No, not that kind of rehab. On October 4 I had a stroke. The next day my wife and I called 911 and asked them to take us by ambulance to Greenwich Hospital in Connecticut. Ever since United Hospital in Port Chester, NY, closed, that is considered our community hospital.
I stayed four days, getting good care and lots of attention. After four days in Greenwich Hospital I was moved to Burke Rehabilitation Hospital in White Plains, NY, which is close to Rye, where we live.
Here are some suggestions I'm compiled for surviving rehab:
Fight for your independence. Like all of these survival skills, this will stand you in good stead if you are ever part of a large bureaucratic institution.
Make friends. Not only with your fellow patients, but more important, with the staff. Especially with the nurse's aides because as you soon discover, they run the place and outrank de facto—though not on paper—everybody including the therapists.
Be meticulously neat. If you look like a slob and act like a slob, you will soon be treated like a slob.
Be a good patient. One woman of our acquaintance was thrown out of therapy because she refused to do the work. And the work is tough.
On days when you are scheduled for two sessions of physical therapy and of occupational therapy, and on alternate days of speech therapy, you will feel exhausted by the end of the day.
Keep saying “thank you” even if you don't mean it. It helps to lubricate the interaction with the staff, who of course are paid, but like anyone else, would like to feel appreciated.
This practice of saying “thank you” applies particularly to the doctors who you'll see trooping through corridors in clusters with their stethoscopes swinging from their pockets like swarms of seabirds.

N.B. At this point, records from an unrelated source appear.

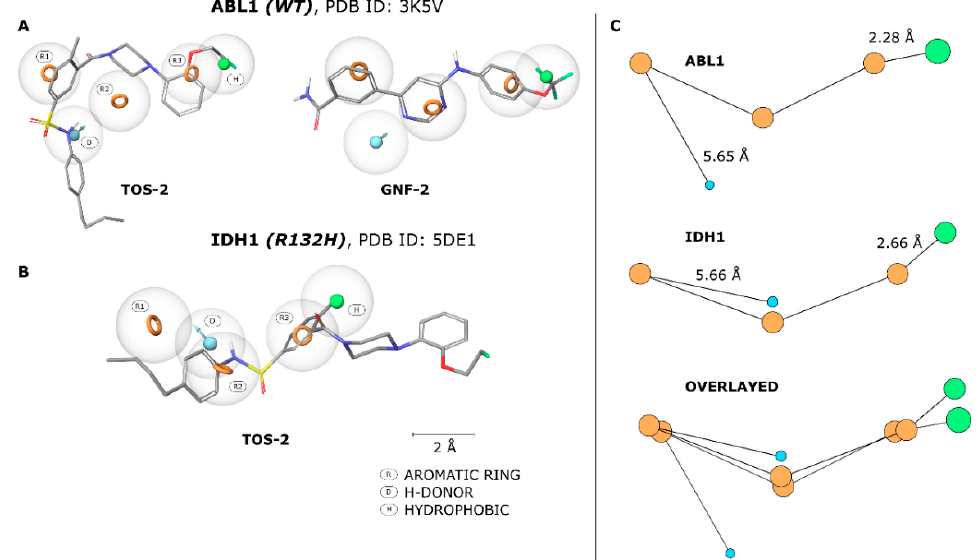
Figure 8. ( A ). TOS ‐ 2 and GNF ‐ 2 matched into the pharmacophore based on the ABL1 WT myristate binding site. ( B ). TOS ‐ 2 matched into the pharmacophore based on the IDH1 R132H allosteric site. The Figure 2. Å. ( C ). Graphic representations of the pharmacophores: the aromatic ring features are aligned to the page plane. The circle size is relative to the plane distance.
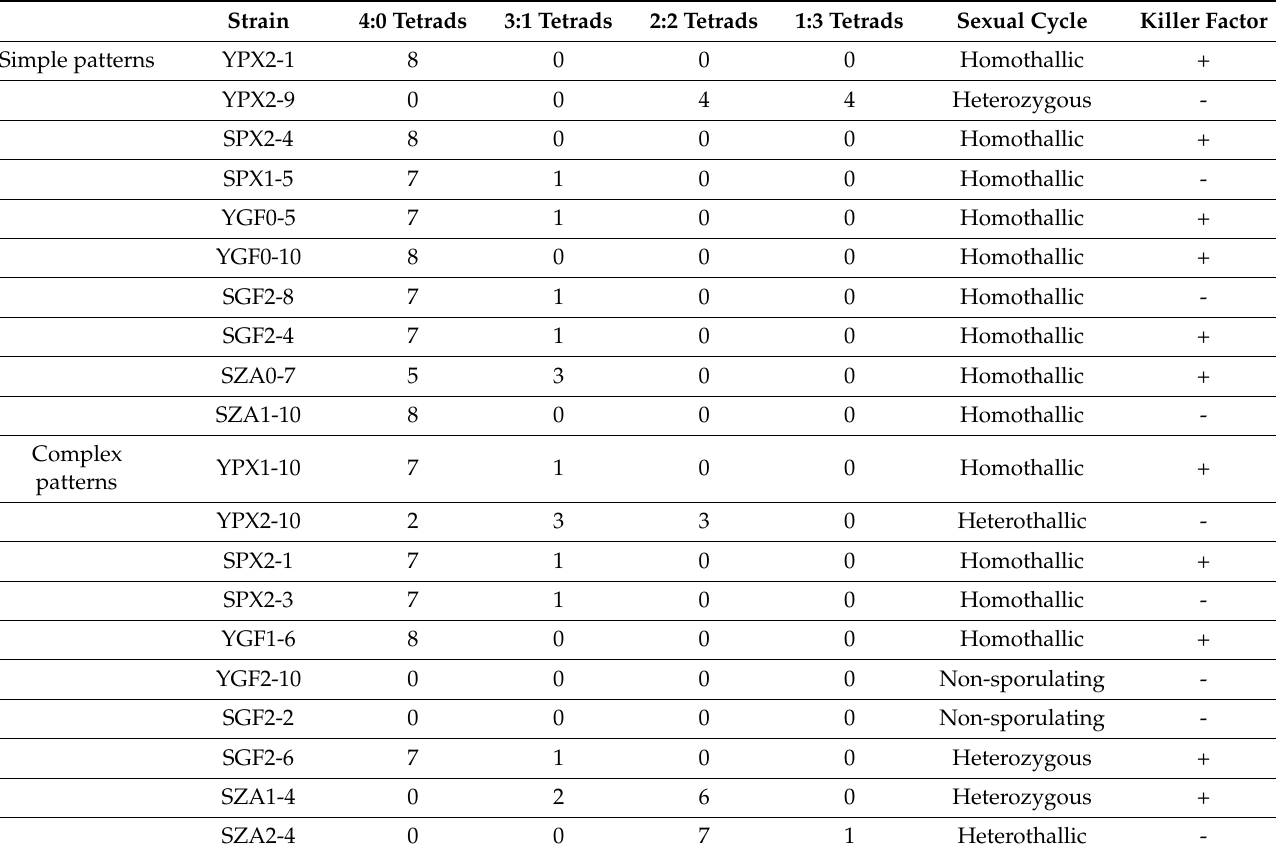
Table 2. Spore viability in dissected four spore’s asci (number of 4:0, 3:1, 2:2, 1:3 viable: non- viable segregating tetrads. No 0:4 segregations were obtained), sexual life cycle (homothallism- heterothallism), and killer factor of the indicated strains harbouring simple and complex microsatellite patterns (+, strain with killer phenotype; -, strain without killer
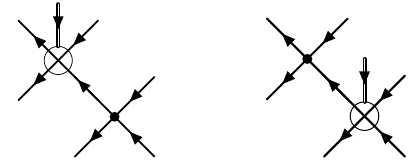
Figure 8 . Length-two three-particle tree-level form factor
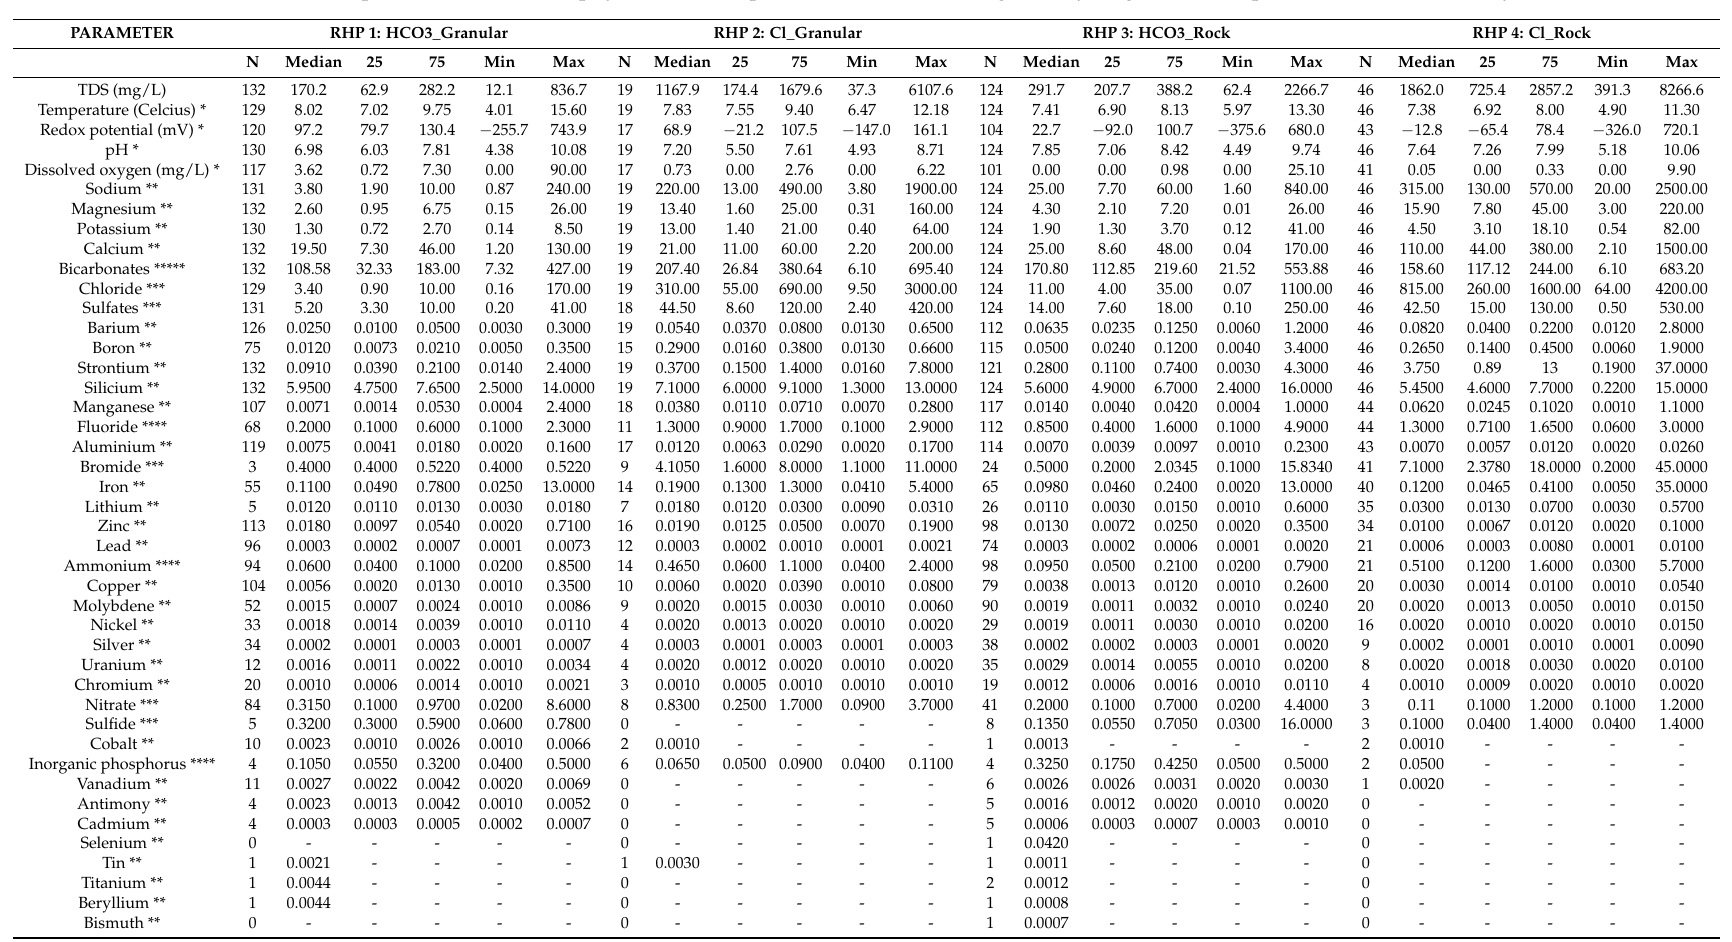
Table 1. Descriptive statistics for the physicochemical parameters of the four regional hydrogeochemical poles defined in this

Be patient. If your schedule calls for a class in half an hour take into account that it may take the staff that long to show up to take you to the bathroom for a pee break, and you wouldn't dare go with a full bladder.
Actually, I remember the Duke of Edinburgh saying when he travels with the Queen, he never passes up a chance to take a leak.
Keep careful track of all the friends and family who send cards and flowers. That way when you get home you can resume your pre-stroke relationships as if nothing had happened—well, nothing of importance that is.
As I look over this list of survival skills in rehab, it occurs to me that they are indeed suggestions for a successful life.
The only parallel I can think of is when I ran for Mayor of Rye and I decided that the rules for a good politician stand everyone in good stead. For instance, never get trapped in a lie.
Don't make any promises you don't think you're going to be able to keep. The only promise I made when I was challenged by my opponent about my age, was not to die in office.
Of course, I might have gotten hit by a bus going home from candidates' night, so that's a promise I couldn't be sure of keeping.
Warren Ross is editor at large of MM&M
Editor's note: Warren has since returned home from the hospital, where he is recovering and slowly but surely re-learning to walk, stand and use a computer—but true to form, never missing a deadline and insightful as ever.